EXCERPTED RECORDS Start Marker
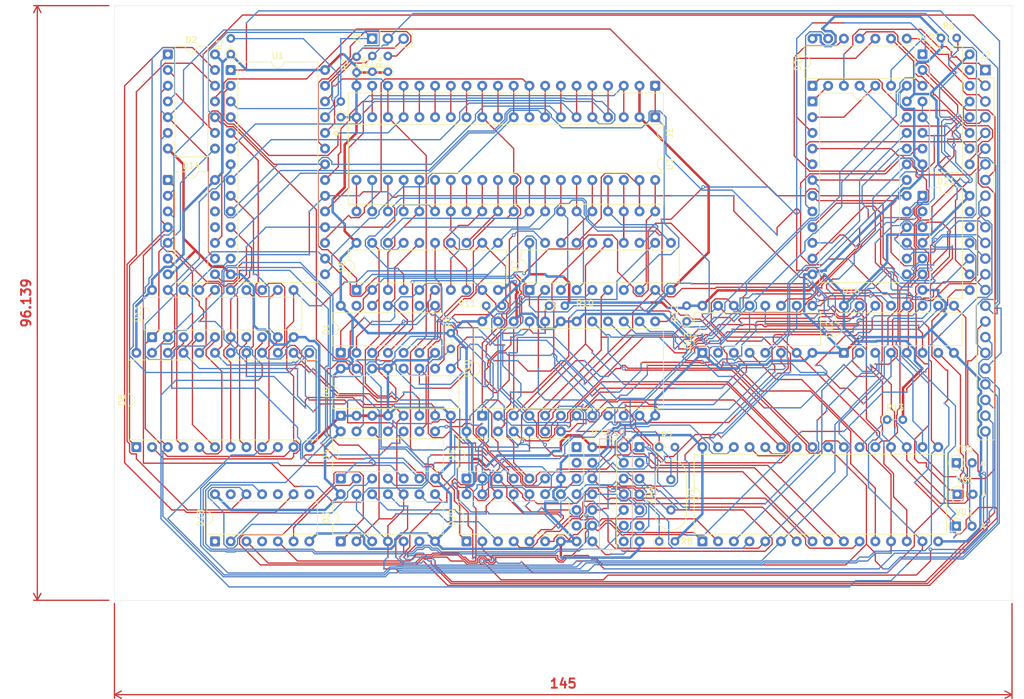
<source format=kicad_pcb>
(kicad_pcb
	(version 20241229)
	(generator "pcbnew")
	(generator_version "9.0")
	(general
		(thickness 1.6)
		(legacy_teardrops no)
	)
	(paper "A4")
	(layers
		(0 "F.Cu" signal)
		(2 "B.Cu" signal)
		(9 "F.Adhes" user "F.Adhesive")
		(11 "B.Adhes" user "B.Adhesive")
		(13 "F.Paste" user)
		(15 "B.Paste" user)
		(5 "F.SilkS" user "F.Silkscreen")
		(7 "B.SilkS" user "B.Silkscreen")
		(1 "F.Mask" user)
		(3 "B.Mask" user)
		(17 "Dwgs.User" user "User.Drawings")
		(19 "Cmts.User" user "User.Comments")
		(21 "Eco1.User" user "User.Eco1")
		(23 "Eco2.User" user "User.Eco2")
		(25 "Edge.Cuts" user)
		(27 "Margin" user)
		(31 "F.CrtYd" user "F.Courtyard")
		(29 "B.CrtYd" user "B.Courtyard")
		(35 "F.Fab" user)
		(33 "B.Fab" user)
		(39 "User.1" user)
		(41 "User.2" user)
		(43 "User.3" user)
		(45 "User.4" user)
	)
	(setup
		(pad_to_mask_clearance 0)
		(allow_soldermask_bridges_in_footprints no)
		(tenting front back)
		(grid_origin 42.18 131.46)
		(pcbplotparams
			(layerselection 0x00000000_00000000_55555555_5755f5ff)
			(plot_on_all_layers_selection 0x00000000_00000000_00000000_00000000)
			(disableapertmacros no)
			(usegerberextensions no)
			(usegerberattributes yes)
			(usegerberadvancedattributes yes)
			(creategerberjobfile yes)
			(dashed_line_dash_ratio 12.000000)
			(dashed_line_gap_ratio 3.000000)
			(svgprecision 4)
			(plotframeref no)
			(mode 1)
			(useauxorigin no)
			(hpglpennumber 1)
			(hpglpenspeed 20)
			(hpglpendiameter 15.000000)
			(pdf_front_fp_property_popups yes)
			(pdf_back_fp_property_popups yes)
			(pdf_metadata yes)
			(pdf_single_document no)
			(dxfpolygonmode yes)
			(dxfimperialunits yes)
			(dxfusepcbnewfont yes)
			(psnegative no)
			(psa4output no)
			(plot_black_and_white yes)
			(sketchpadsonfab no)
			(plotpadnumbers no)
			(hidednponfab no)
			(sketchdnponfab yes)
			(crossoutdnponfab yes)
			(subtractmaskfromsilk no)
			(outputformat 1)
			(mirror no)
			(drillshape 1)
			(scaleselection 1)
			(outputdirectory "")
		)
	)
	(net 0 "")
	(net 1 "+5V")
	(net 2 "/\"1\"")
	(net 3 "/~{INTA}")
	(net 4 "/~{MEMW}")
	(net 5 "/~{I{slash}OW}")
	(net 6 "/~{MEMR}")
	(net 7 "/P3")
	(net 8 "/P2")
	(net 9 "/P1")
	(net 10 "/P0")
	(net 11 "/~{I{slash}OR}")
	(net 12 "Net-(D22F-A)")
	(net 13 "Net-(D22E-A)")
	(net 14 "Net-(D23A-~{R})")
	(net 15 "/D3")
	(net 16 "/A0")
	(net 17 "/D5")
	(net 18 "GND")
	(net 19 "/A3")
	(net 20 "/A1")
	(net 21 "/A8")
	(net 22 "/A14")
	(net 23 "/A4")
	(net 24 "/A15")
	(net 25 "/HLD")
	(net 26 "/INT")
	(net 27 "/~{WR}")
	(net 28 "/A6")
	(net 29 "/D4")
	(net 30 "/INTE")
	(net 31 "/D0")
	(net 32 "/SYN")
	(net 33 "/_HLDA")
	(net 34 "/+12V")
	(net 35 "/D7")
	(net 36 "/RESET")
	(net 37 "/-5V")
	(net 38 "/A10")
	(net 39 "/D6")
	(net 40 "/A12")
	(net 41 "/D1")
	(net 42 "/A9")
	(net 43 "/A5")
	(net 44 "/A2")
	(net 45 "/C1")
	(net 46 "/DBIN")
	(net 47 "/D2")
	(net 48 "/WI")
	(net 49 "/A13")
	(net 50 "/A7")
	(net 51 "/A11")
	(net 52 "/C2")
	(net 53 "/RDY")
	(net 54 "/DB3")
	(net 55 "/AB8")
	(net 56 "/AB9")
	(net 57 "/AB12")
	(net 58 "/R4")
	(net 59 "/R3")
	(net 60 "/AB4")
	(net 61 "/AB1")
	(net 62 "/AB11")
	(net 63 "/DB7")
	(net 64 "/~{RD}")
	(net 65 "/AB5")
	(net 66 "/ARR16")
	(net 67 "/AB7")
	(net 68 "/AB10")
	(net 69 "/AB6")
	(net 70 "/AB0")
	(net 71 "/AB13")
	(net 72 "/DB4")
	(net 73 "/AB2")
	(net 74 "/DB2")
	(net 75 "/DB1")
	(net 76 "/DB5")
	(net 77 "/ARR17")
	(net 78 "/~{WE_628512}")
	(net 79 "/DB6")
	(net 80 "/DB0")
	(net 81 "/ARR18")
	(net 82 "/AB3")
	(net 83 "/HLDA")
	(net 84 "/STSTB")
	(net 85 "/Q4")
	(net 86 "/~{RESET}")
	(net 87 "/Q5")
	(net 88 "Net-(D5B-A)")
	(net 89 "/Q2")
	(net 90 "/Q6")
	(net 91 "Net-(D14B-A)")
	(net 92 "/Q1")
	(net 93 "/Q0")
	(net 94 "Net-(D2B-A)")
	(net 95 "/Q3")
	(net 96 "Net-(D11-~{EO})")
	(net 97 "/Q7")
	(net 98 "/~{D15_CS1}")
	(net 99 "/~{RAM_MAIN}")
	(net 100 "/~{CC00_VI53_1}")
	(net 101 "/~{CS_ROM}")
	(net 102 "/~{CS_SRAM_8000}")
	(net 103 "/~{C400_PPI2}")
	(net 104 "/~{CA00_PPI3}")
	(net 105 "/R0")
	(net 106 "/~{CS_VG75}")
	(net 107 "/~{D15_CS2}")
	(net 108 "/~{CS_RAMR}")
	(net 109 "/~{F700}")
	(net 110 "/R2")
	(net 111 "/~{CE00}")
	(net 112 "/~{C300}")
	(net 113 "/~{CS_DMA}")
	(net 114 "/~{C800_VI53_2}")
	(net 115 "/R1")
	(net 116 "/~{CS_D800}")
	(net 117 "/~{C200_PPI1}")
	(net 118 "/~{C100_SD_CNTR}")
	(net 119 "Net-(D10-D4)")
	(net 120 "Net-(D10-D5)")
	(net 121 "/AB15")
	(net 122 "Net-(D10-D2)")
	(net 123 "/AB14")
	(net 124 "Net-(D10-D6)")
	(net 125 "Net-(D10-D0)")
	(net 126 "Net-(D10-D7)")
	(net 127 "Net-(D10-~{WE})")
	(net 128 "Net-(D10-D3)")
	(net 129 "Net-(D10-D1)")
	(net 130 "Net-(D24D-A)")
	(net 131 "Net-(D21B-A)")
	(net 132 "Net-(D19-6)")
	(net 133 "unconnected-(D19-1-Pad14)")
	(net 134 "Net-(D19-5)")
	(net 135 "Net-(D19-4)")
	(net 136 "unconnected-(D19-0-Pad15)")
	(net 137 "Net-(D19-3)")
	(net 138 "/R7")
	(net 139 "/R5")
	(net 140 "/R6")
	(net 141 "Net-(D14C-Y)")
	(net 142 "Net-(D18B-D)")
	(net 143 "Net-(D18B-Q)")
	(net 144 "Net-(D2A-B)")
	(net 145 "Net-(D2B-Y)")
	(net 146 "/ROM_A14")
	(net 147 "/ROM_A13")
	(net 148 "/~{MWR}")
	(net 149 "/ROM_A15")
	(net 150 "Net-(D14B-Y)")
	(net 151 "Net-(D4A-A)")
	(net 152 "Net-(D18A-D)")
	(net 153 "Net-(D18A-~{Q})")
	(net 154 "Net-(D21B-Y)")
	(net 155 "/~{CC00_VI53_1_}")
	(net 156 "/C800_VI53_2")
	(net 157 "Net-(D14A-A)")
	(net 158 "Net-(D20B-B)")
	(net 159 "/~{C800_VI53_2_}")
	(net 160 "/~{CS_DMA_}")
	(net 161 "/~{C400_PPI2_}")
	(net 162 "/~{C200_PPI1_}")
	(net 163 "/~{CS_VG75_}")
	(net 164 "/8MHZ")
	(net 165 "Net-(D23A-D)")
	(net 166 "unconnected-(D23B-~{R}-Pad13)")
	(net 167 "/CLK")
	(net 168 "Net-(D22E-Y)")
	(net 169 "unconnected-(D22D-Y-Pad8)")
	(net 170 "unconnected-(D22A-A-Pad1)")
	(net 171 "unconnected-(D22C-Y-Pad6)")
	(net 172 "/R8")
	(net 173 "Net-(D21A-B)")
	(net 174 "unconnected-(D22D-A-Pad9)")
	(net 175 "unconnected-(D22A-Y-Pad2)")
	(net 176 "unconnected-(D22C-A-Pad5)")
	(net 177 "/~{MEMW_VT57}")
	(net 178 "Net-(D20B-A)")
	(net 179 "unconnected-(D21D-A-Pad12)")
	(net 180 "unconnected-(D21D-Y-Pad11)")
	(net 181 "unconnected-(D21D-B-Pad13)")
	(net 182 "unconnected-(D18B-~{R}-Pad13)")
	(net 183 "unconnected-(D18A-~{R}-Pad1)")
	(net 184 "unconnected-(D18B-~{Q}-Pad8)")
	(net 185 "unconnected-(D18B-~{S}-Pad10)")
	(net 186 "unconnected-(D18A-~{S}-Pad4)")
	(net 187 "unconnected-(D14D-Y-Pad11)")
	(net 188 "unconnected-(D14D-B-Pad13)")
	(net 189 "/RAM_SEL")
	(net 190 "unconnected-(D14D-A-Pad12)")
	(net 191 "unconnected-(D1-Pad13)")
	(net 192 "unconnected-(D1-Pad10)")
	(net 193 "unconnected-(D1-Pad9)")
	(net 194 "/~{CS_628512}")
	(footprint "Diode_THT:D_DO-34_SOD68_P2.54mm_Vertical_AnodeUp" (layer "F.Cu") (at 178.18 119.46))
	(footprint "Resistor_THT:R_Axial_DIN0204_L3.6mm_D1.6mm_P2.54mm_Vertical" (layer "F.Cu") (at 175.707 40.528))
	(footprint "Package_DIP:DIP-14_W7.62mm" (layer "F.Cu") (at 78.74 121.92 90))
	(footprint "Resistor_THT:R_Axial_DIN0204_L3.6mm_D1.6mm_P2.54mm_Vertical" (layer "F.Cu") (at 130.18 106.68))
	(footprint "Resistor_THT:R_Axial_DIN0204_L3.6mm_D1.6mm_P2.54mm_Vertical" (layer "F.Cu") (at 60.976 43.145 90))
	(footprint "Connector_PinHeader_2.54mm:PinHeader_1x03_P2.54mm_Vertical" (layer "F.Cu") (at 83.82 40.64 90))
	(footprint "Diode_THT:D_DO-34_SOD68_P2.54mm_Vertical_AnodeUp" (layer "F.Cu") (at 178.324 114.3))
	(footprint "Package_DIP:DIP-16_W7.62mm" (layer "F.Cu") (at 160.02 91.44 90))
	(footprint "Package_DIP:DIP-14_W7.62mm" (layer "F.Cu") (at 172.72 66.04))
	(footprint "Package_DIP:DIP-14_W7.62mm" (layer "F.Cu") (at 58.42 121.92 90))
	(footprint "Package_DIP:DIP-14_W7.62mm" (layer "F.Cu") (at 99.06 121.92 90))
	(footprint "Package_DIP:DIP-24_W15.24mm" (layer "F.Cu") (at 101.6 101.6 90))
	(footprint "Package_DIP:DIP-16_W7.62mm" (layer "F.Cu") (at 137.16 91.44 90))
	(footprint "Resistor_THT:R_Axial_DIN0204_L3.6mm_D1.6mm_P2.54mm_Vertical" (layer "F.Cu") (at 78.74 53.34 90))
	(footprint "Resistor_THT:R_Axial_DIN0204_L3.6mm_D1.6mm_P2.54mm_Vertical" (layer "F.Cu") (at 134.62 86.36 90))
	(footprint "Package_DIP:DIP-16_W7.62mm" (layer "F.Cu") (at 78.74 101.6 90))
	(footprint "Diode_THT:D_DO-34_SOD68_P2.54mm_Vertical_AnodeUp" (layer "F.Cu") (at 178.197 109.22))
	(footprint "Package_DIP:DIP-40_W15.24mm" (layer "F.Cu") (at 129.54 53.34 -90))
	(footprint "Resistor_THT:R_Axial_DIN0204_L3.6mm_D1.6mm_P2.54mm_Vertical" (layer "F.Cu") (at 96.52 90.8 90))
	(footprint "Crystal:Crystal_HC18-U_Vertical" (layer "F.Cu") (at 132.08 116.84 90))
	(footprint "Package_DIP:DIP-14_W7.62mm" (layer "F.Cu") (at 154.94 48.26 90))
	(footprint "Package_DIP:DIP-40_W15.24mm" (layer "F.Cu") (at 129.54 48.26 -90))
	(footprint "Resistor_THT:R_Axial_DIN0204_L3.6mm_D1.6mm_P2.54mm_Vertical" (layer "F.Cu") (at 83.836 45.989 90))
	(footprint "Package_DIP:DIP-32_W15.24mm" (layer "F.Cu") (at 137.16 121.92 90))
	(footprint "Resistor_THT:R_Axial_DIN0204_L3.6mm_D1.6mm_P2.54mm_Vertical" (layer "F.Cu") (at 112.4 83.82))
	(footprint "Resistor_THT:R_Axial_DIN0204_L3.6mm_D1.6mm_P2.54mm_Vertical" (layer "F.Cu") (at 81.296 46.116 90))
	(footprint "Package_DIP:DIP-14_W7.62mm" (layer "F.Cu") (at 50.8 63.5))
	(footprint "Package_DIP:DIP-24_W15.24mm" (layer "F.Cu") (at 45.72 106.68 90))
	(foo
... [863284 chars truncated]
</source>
EXCERPTED RECORDS End Marker
- WHAT NEEDS TO BE DONE
Could you copy, exactly and with no pictures, each line from the first one above to the line holding "(scaleselection 1)"?

- THE ANSWER
<source format=kicad_pcb>
(kicad_pcb
	(version 20241229)
	(generator "pcbnew")
	(generator_version "9.0")
	(general
		(thickness 1.6)
		(legacy_teardrops no)
	)
	(paper "A4")
	(layers
		(0 "F.Cu" signal)
		(2 "B.Cu" signal)
		(9 "F.Adhes" user "F.Adhesive")
		(11 "B.Adhes" user "B.Adhesive")
		(13 "F.Paste" user)
		(15 "B.Paste" user)
		(5 "F.SilkS" user "F.Silkscreen")
		(7 "B.SilkS" user "B.Silkscreen")
		(1 "F.Mask" user)
		(3 "B.Mask" user)
		(17 "Dwgs.User" user "User.Drawings")
		(19 "Cmts.User" user "User.Comments")
		(21 "Eco1.User" user "User.Eco1")
		(23 "Eco2.User" user "User.Eco2")
		(25 "Edge.Cuts" user)
		(27 "Margin" user)
		(31 "F.CrtYd" user "F.Courtyard")
		(29 "B.CrtYd" user "B.Courtyard")
		(35 "F.Fab" user)
		(33 "B.Fab" user)
		(39 "User.1" user)
		(41 "User.2" user)
		(43 "User.3" user)
		(45 "User.4" user)
	)
	(setup
		(pad_to_mask_clearance 0)
		(allow_soldermask_bridges_in_footprints no)
		(tenting front back)
		(grid_origin 42.18 131.46)
		(pcbplotparams
			(layerselection 0x00000000_00000000_55555555_5755f5ff)
			(plot_on_all_layers_selection 0x00000000_00000000_00000000_00000000)
			(disableapertmacros no)
			(usegerberextensions no)
			(usegerberattributes yes)
			(usegerberadvancedattributes yes)
			(creategerberjobfile yes)
			(dashed_line_dash_ratio 12.000000)
			(dashed_line_gap_ratio 3.000000)
			(svgprecision 4)
			(plotframeref no)
			(mode 1)
			(useauxorigin no)
			(hpglpennumber 1)
			(hpglpenspeed 20)
			(hpglpendiameter 15.000000)
			(pdf_front_fp_property_popups yes)
			(pdf_back_fp_property_popups yes)
			(pdf_metadata yes)
			(pdf_single_document no)
			(dxfpolygonmode yes)
			(dxfimperialunits yes)
			(dxfusepcbnewfont yes)
			(psnegative no)
			(psa4output no)
			(plot_black_and_white yes)
			(sketchpadsonfab no)
			(plotpadnumbers no)
			(hidednponfab no)
			(sketchdnponfab yes)
			(crossoutdnponfab yes)
			(subtractmaskfromsilk no)
			(outputformat 1)
			(mirror no)
			(drillshape 1)
			(scaleselection 1)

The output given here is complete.